Tumpah semua makanan yang tadi dia telan. Sembari mengelap mulutnya dengan tisu, Sandra mengumpat.
"Bara ini juga anakmu. Coba kamu saja yang mual muntah. Kalau begini anak ini tak dapat nutrisi apapun nantinya!" teriaknya geram
***
Selepas makan malam, ada rasa aneh yang bersemayam di perutnya. Bara mendadak memegangi mulutnya. Ada rasa ingin meledak di dalam sana. Instingnya meminta dirinya ke kamar mandi.
"Hoek ...!"
Makanan yang baru saja dia telan, terdorong kembali ke luar. Bara merasakan perutnya bergejolak, naik ke atas dan tumpah sudah ada yang ia konsumsi tadi.
"Pahit sekali, kenapa ini? Aku tidak mabuk kan? Bisa-bisanya muntah begini. Menjijikan ...." gumam Bara kesal.

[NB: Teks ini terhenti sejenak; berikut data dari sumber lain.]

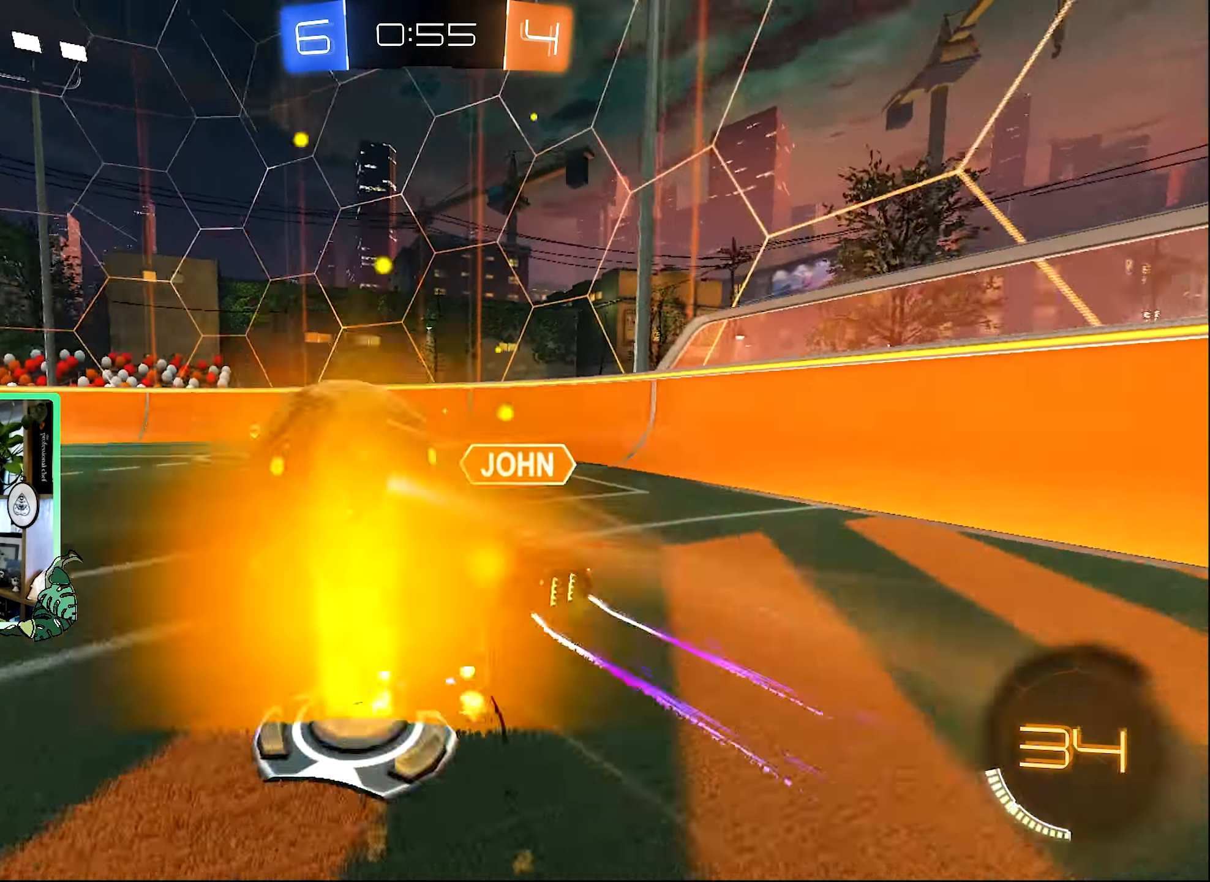
{"buttons": ["R2"], "left_stick": "right", "right_stick": "center", "events": [[67, "left_stick", "left"], [300, "B", "up"], [300, "left_stick", "center"], [434, "left_stick", "right"]]}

Dia mengingat tak salah makan tadi. Tapi namanya juga Bara, sekecil apapun hal dia buat masalah.
Dengan suara oktaf mirip pengeras, dia memanggil kepala pelayan.
"Bibi Asih, makanan apa yang baru saja kamu masak hah! Kenapa saya bisa muntah setelah menelannya!"

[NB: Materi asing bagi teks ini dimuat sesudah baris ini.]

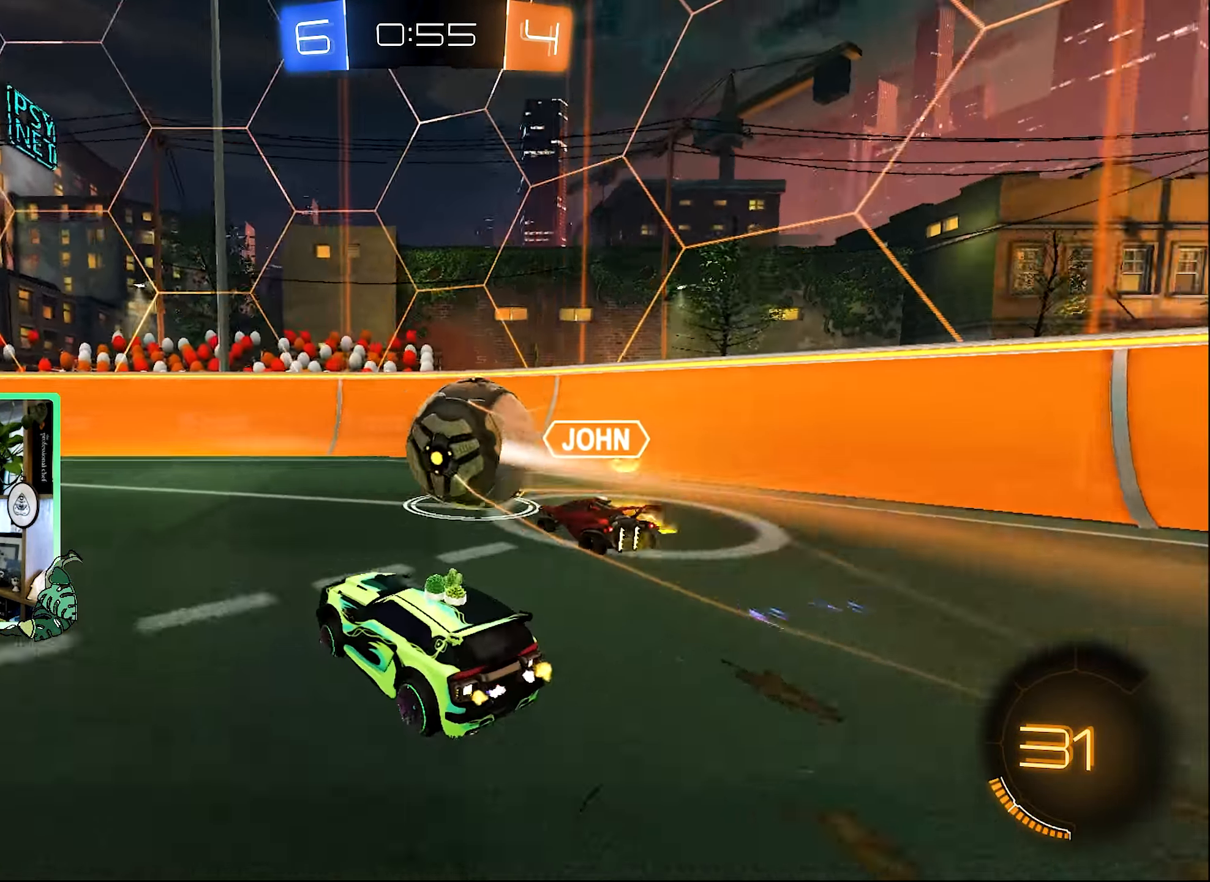
{"buttons": ["B", "Y", "R2"], "left_stick": "left", "right_stick": "center", "events": [[134, "B", "down"], [134, "left_stick", "left"], [434, "Y", "down"]]}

Bibi Asih takut-takut menjawab. Terlebih dia tak berani mengangkat kepalanya menatap Tuannya.
"Maaf Tuan, masaknya seperti biasa," ucapnya bergetar.
"Mungkin Tuan sedang ngidam," sahut Erni — anak buah Asih yang kebetulan lewat. Saat sadar dia mengucap sesuatu, mulutnya langsung dia bekap. Apalagi sikut Bi Asih juga sudah mendarat mulus di perutnya.
"Apa maksud kamu?" tanya Bara, tatapannya sudah melotot ke arah Erni.
"Maaf Tuan, atas perkataan Erni yang sembarangan," ucap Bi Asih yang menyahut lebih dulu.
"Itu karena saya menemukan tes—"
"Hus!"
Bara semakin membulatkan matanya. "Cepat katakan tak usah bertele-tele."
Erni ketakutan, dia tak dapat lagi menyembunyikan hal ini. Mulutnya begitu asal saat bicara. Tapi cubitan Bi Asih sangat sakit dia rasa.
"Apa maksudmu! Kamu mau dipecat?"
Kaki Erni luruh. Dia berlutut di depan Bara dengan tangis terisak.
"Maafkan saya Tuan, saya asal bicara. Tolong ... jangan pecat saya," ucapnya memohon.
Perkataan Erni tak diindahkan Bara. Dia memilih memutar kakinya dan menjauh. Rasa pusing tiba-tiba saja menyerang. Ingin segera istirahat. Biar besok pergi ke dokter saja.
"Sandra aku jatuh sakit. Apa kamu tak mau merawatku," ucapnya sambil menyentuh wajah Sandra yang tersenyum dalam bingkai 4R.